◆ **PROBLEM A**: In the blog post about getting back to writing, list each activity that follows the words "I could write, but I usually".
◆ **PROBLEM B**: Continue the blog post about getting back to writing from the point where it stops.

◆ **PAGE TEXT**:
====================
I almost feel like I need another NaNoWriMo to get me to write again. I’ve written 2,000+ words over the past two weeks. The first week was pure writer’s block. This past week was pure….laziness I suppose.

Honestly, I’m trying to adjust to my new “schedule” per say. Hubby got a new job. His previous job was sitting at home with me, getting paid to recover from a work injury. Now he’s back to working again and I’ve been trying to get myself into a good schedule.

Oh, and I’ve been trying to lose weight.

So I get up in the morning after hubby leaves and before my daughter wakes up. I do about an hour of exercising (I tried to start out with the P90X but only got past day 4 before deciding my body wasn’t meant for it [I even started a P90X blog]. P90X was meant for those who are already in shape, not for someone who needs to lose 50 pounds and hasn’t done any real exercise since her stint in the Army over 10 years ago. So instead I’m doing some light yoga and taking my daughter out on frequent bike rides – we’ve gone 21 miles just this week!)

After exercising I shower and wake up my daughter and have the rest of our day to ourselves. I could write, but I usually just surf the internet. I could write, but I usually practice my guitar. I could write, but I usually just hang out with my daughter on the porch while she swings and plays with her baby doll. I could write, but by the time hubby gets home I usually haven’t. We spend some time watching Netflix and try to get to bed early because he has to be up early.
====================
◆ **RECORDS SHOWN**:
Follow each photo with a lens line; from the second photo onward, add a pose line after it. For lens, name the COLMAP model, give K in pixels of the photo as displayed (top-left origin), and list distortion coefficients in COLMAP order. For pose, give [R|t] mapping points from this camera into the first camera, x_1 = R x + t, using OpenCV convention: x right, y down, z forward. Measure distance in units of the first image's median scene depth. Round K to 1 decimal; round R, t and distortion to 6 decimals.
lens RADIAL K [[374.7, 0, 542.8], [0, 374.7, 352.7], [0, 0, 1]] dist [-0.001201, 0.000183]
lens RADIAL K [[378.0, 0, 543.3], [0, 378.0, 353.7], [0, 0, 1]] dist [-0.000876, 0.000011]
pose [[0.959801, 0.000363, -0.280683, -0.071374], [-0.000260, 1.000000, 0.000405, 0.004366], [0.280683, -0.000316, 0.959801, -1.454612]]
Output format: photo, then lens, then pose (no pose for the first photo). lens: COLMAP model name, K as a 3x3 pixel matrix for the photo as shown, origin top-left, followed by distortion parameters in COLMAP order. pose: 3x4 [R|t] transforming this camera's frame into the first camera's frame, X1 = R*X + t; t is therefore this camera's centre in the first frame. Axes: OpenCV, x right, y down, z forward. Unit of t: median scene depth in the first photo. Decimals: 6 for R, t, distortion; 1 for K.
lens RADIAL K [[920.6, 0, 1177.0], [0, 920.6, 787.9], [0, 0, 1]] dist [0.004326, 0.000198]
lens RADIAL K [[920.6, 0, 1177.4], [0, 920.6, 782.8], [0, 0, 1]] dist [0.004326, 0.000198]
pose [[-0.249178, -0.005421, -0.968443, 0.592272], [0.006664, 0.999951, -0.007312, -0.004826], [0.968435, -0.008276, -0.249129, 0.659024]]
====================
◆ **ANSWER SPACE A**:
- Surf the internet
- Practice guitar
- Hang out with her daughter on the porch while the daughter swings and plays with her baby doll

◆ **ANSWER SPACE B**:
I’m not sure what my problem is. I think I’ve been getting down on myself. I’ve been debating taking some writing classes, thinking it will help me get some confidence, but I’m not sure that would really help.

I think I’ve just hit the halfway slump. I’m not really sure I’m at the halfway point in my novel, but with a goal of 100,000k words and only 60,500 written I’m close enough to call it the halfway mark. Heck, I still have to edit, re-edit, edit again, and keep editing until it’s a perfect as it can be. Then I still have to go through the beta reader phase, edit again and again. Then determine if I want to go with traditional publishing (my dream is to be published through TOR) or self publish.

Needless to say, I’ve still got quite a ways to go. I think the full weight of it all is hitting me hard. I’ll eventually get over it, I’m sure. I just feel bad for slacking since Camp NaNoWriMo has been over.

So consider this a rant blog. I’m done. I promise my next blog will be more upbeat and positive.